Aim 1:
According to the passage on Bergson's philosophy below, why can duration not be linked with any fixed point?

Text to read:
######
The Nobel Prize in Literature 1927
Henri Bergson
Presentation Speech by Per Hallström, President of the Nobel Committee of the Swedish Academy, on December 10, 1928*
In his L'Évolution
créatrice (1907) [Creative Evolution], Henri
Bergson has declared that the most lasting and most fruitful of
all philosophical systems are those which originate in intuition.
If one believes these words, it appears immediately with regard
to Bergson's system how he has made fruitful the intuitive
discovery that opens the gate to the world of his thought. This
discovery is set forth in his doctoral thesis, Essai sur les
données immédiates de la conscience (1889) [Time
and Free Will], in which time is conceived not as something
abstract or formal but as a reality, indissolubly connected with
life and the human self He gives it the name
«duration», a concept that can be interpreted as
«living time», by analogy with the life force. It is a
dynamic stream, exposed to constant qualitative variations and
perpetually increasing. It eludes reflection. It cannot be linked
with any fixed point, for it would thereby be limited and no
longer exist. It can be perceived and felt only by an
introspective and concentrated consciousness that turns inward
toward its origin.
######
Aim 2:
In the rows, start at the line that contains "manner of **4:53:33**" and end with the line that contains "It shows **2:04:15**". Copy those lines word for word.

Items listed in a dataset
######
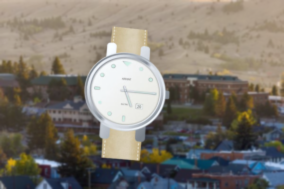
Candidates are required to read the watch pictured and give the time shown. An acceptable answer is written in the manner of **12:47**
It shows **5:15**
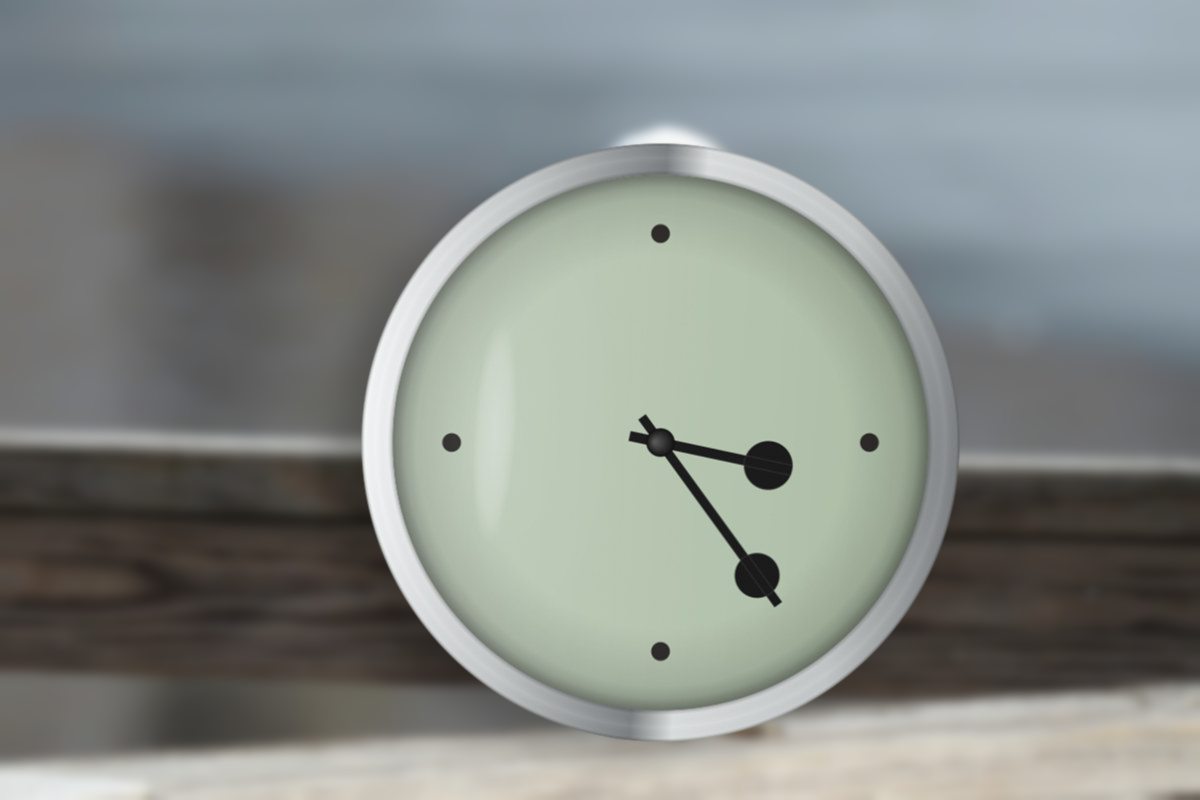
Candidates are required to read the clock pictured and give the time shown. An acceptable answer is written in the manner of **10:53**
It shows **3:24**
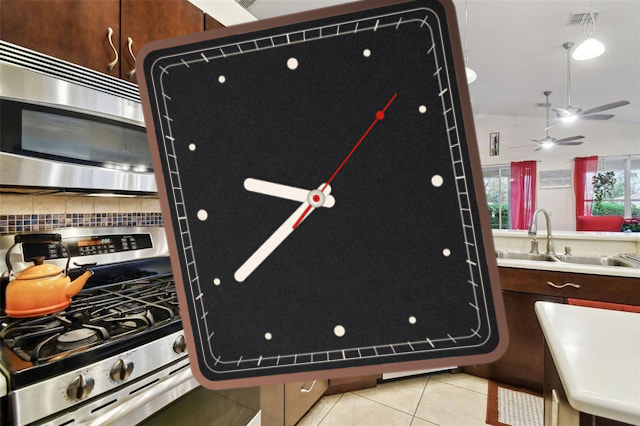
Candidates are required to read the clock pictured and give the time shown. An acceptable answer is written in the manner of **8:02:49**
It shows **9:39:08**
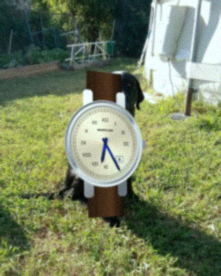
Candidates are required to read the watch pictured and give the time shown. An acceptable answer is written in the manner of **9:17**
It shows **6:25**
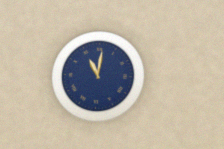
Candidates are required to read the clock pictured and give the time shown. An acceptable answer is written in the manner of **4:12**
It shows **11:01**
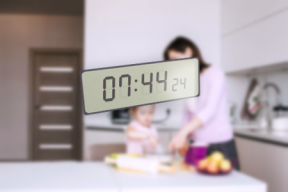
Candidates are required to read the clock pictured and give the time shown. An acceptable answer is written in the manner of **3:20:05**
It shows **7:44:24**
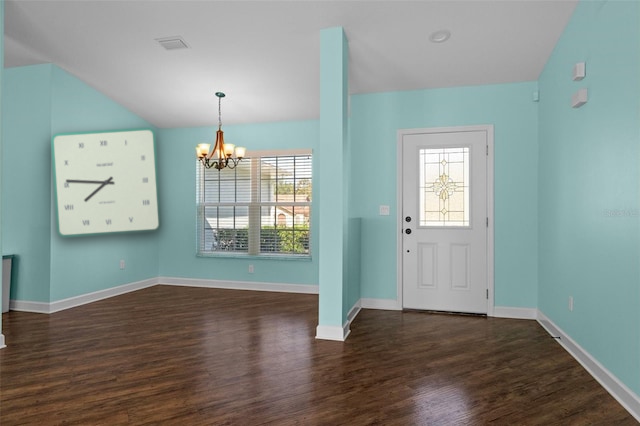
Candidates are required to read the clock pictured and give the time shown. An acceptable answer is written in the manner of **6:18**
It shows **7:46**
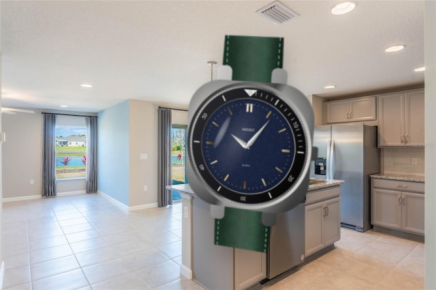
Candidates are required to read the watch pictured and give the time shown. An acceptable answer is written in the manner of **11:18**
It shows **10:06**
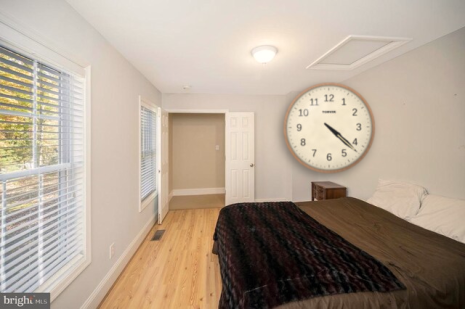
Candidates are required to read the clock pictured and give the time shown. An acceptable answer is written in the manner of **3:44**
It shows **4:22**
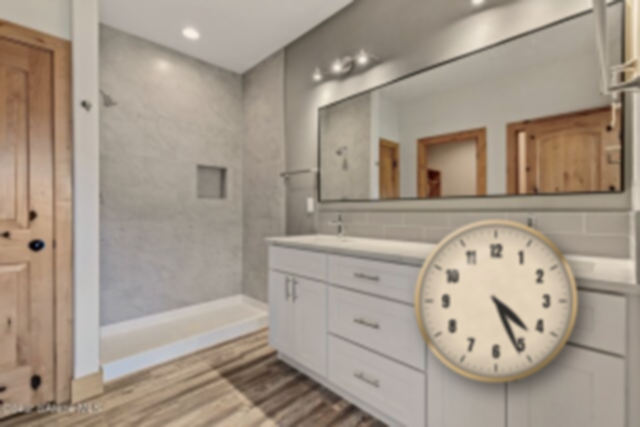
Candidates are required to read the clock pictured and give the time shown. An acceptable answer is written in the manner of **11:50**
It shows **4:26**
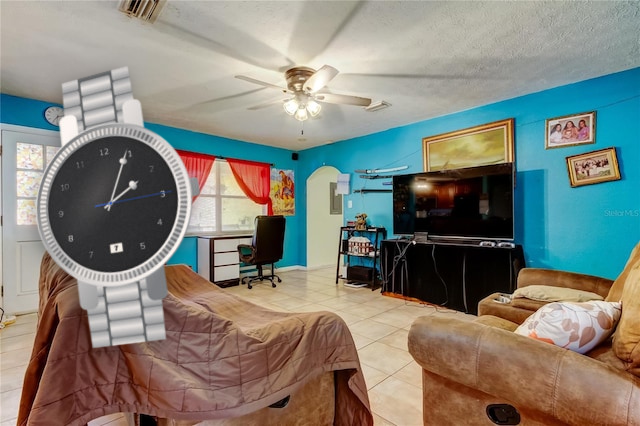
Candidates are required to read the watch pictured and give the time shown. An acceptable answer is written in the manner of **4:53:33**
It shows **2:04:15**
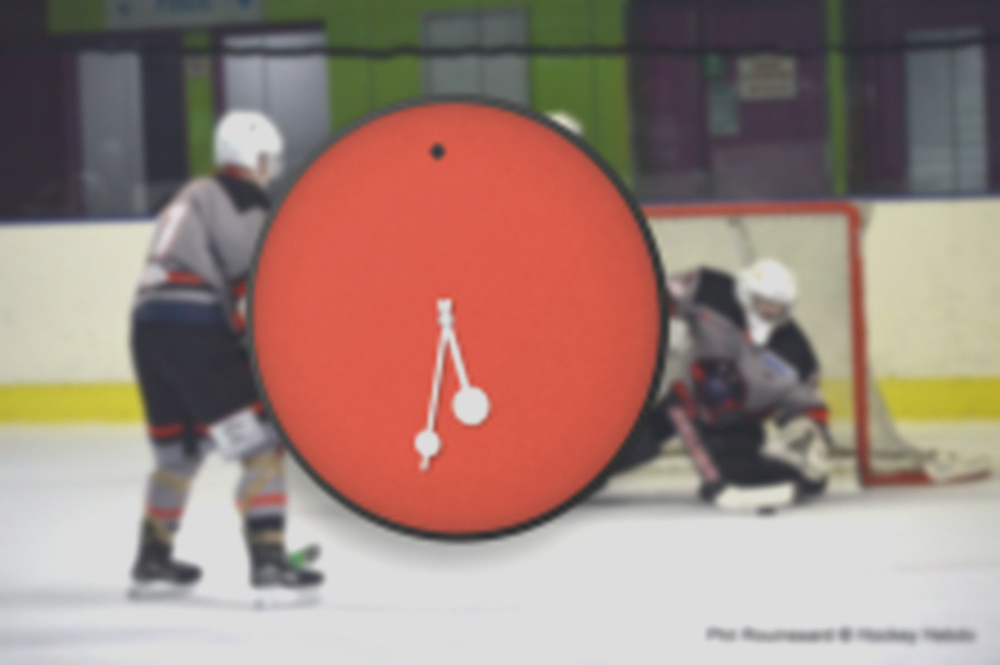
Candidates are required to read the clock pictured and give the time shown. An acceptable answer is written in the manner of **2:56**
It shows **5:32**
######
Worked solution 1:
Duration cannot be linked with any fixed point because it would thereby be limited and would no longer exist.

Worked solution 2:
Candidates are required to read the watch pictured and give the time shown. An acceptable answer is written in the manner of **4:53:33**
It shows **2:04:15**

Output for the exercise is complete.